- TASK: The answer consists of one number: how many lines of the data below include the string "Transaction".

- AVAILABLE DATA:
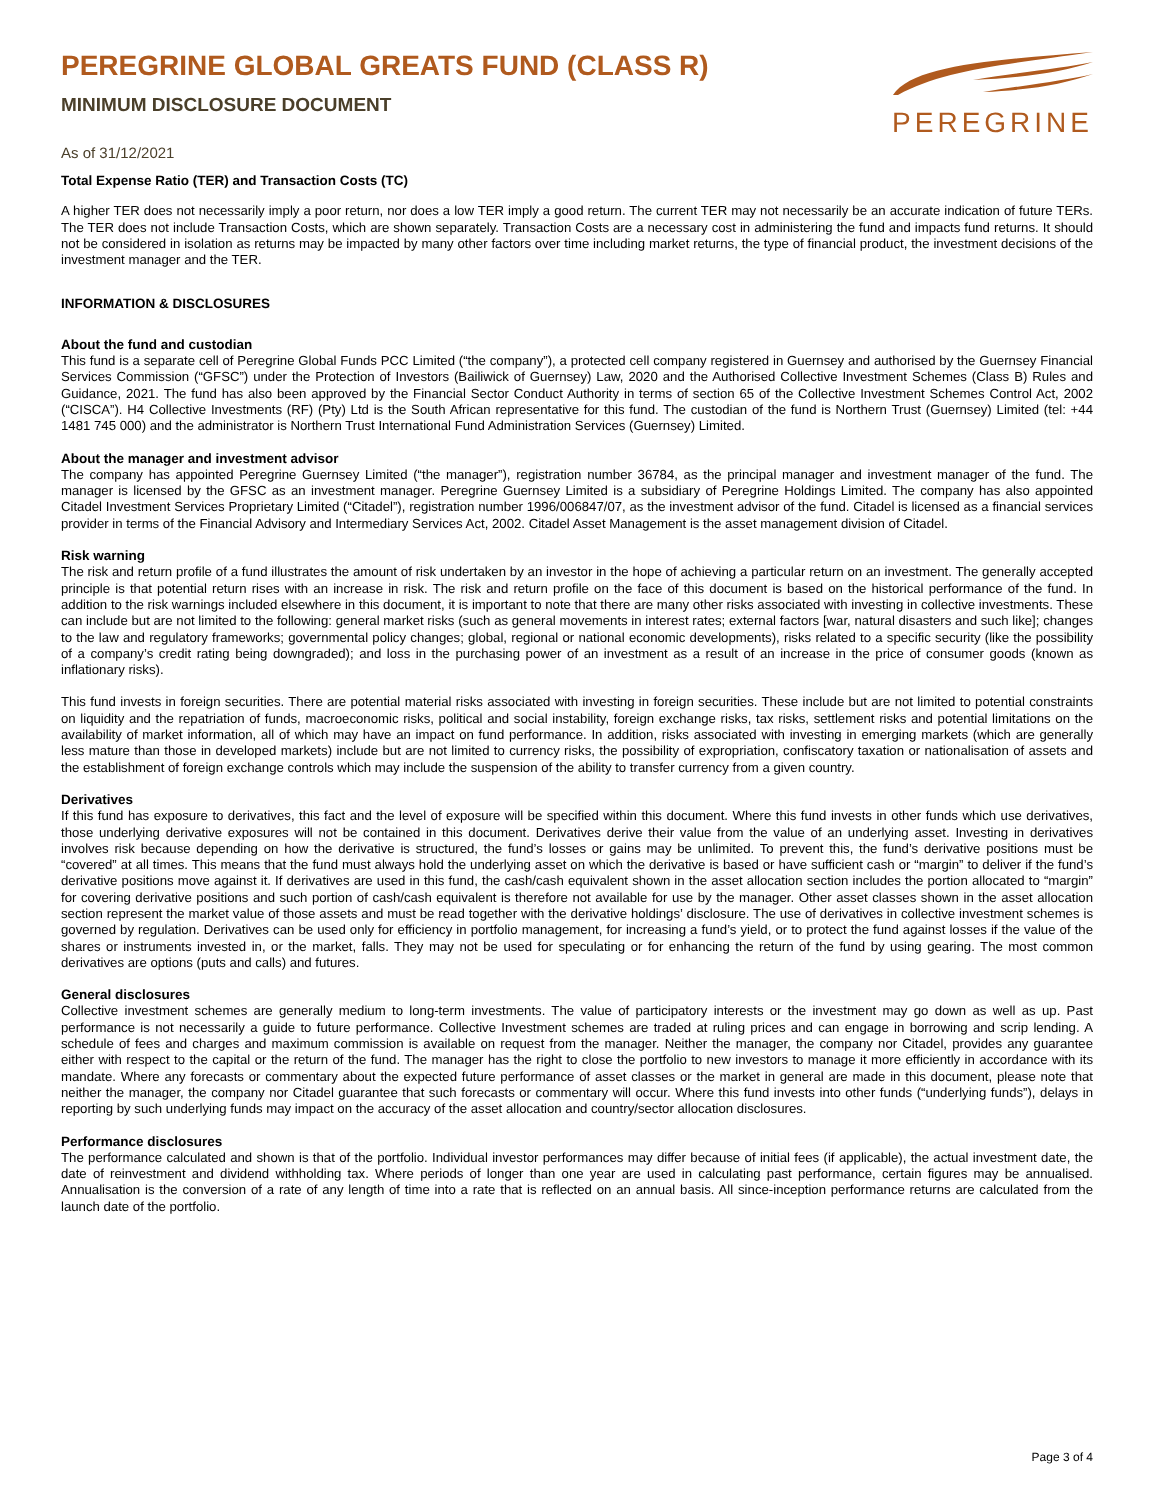PEREGRINE
PEREGRINE GLOBAL GREATS FUND (CLASS R)
MINIMUM DISCLOSURE DOCUMENT
As of 31/12/2021
Total Expense Ratio (TER) and Transaction Costs (TC)
A higher TER does not necessarily imply a poor return, nor does a low TER imply a good return. The current TER may not necessarily be an accurate indication of future TERs. The TER does not include Transaction Costs, which are shown separately. Transaction Costs are a necessary cost in administering the fund and impacts fund returns. It should not be considered in isolation as returns may be impacted by many other factors over time including market returns, the type of financial product, the investment decisions of the investment manager and the TER.
INFORMATION & DISCLOSURES
About the fund and custodian
This fund is a separate cell of Peregrine Global Funds PCC Limited (“the company”), a protected cell company registered in Guernsey and authorised by the Guernsey Financial Services Commission (“GFSC”) under the Protection of Investors (Bailiwick of Guernsey) Law, 2020 and the Authorised Collective Investment Schemes (Class B) Rules and Guidance, 2021. The fund has also been approved by the Financial Sector Conduct Authority in terms of section 65 of the Collective Investment Schemes Control Act, 2002 (“CISCA”). H4 Collective Investments (RF) (Pty) Ltd is the South African representative for this fund. The custodian of the fund is Northern Trust (Guernsey) Limited (tel: +44 1481 745 000) and the administrator is Northern Trust International Fund Administration Services (Guernsey) Limited.
About the manager and investment advisor
The company has appointed Peregrine Guernsey Limited (“the manager”), registration number 36784, as the principal manager and investment manager of the fund. The manager is licensed by the GFSC as an investment manager. Peregrine Guernsey Limited is a subsidiary of Peregrine Holdings Limited. The company has also appointed Citadel Investment Services Proprietary Limited (“Citadel”), registration number 1996/006847/07, as the investment advisor of the fund. Citadel is licensed as a financial services provider in terms of the Financial Advisory and Intermediary Services Act, 2002. Citadel Asset Management is the asset management division of Citadel.
Risk warning
The risk and return profile of a fund illustrates the amount of risk undertaken by an investor in the hope of achieving a particular return on an investment. The generally accepted principle is that potential return rises with an increase in risk. The risk and return profile on the face of this document is based on the historical performance of the fund. In addition to the risk warnings included elsewhere in this document, it is important to note that there are many other risks associated with investing in collective investments. These can include but are not limited to the following: general market risks (such as general movements in interest rates; external factors [war, natural disasters and such like]; changes to the law and regulatory frameworks; governmental policy changes; global, regional or national economic developments), risks related to a specific security (like the possibility of a company’s credit rating being downgraded); and loss in the purchasing power of an investment as a result of an increase in the price of consumer goods (known as inflationary risks).
This fund invests in foreign securities. There are potential material risks associated with investing in foreign securities. These include but are not limited to potential constraints on liquidity and the repatriation of funds, macroeconomic risks, political and social instability, foreign exchange risks, tax risks, settlement risks and potential limitations on the availability of market information, all of which may have an impact on fund performance. In addition, risks associated with investing in emerging markets (which are generally less mature than those in developed markets) include but are not limited to currency risks, the possibility of expropriation, confiscatory taxation or nationalisation of assets and the establishment of foreign exchange controls which may include the suspension of the ability to transfer currency from a given country.
Derivatives
If this fund has exposure to derivatives, this fact and the level of exposure will be specified within this document. Where this fund invests in other funds which use derivatives, those underlying derivative exposures will not be contained in this document. Derivatives derive their value from the value of an underlying asset. Investing in derivatives involves risk because depending on how the derivative is structured, the fund’s losses or gains may be unlimited. To prevent this, the fund’s derivative positions must be “covered” at all times. This means that the fund must always hold the underlying asset on which the derivative is based or have sufficient cash or “margin” to deliver if the fund’s derivative positions move against it. If derivatives are used in this fund, the cash/cash equivalent shown in the asset allocation section includes the portion allocated to “margin” for covering derivative positions and such portion of cash/cash equivalent is therefore not available for use by the manager. Other asset classes shown in the asset allocation section represent the market value of those assets and must be read together with the derivative holdings’ disclosure. The use of derivatives in collective investment schemes is governed by regulation. Derivatives can be used only for efficiency in portfolio management, for increasing a fund’s yield, or to protect the fund against losses if the value of the shares or instruments invested in, or the market, falls. They may not be used for speculating or for enhancing the return of the fund by using gearing. The most common derivatives are options (puts and calls) and futures.
General disclosures
Collective investment schemes are generally medium to long-term investments. The value of participatory interests or the investment may go down as well as up. Past performance is not necessarily a guide to future performance. Collective Investment schemes are traded at ruling prices and can engage in borrowing and scrip lending. A schedule of fees and charges and maximum commission is available on request from the manager. Neither the manager, the company nor Citadel, provides any guarantee either with respect to the capital or the return of the fund. The manager has the right to close the portfolio to new investors to manage it more efficiently in accordance with its mandate. Where any forecasts or commentary about the expected future performance of asset classes or the market in general are made in this document, please note that neither the manager, the company nor Citadel guarantee that such forecasts or commentary will occur. Where this fund invests into other funds (“underlying funds”), delays in reporting by such underlying funds may impact on the accuracy of the asset allocation and country/sector allocation disclosures.
Performance disclosures
The performance calculated and shown is that of the portfolio. Individual investor performances may differ because of initial fees (if applicable), the actual investment date, the date of reinvestment and dividend withholding tax. Where periods of longer than one year are used in calculating past performance, certain figures may be annualised. Annualisation is the conversion of a rate of any length of time into a rate that is reflected on an annual basis. All since-inception performance returns are calculated from the launch date of the portfolio.
Page 3 of 4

- RESULT OF THE EXERCISE: 2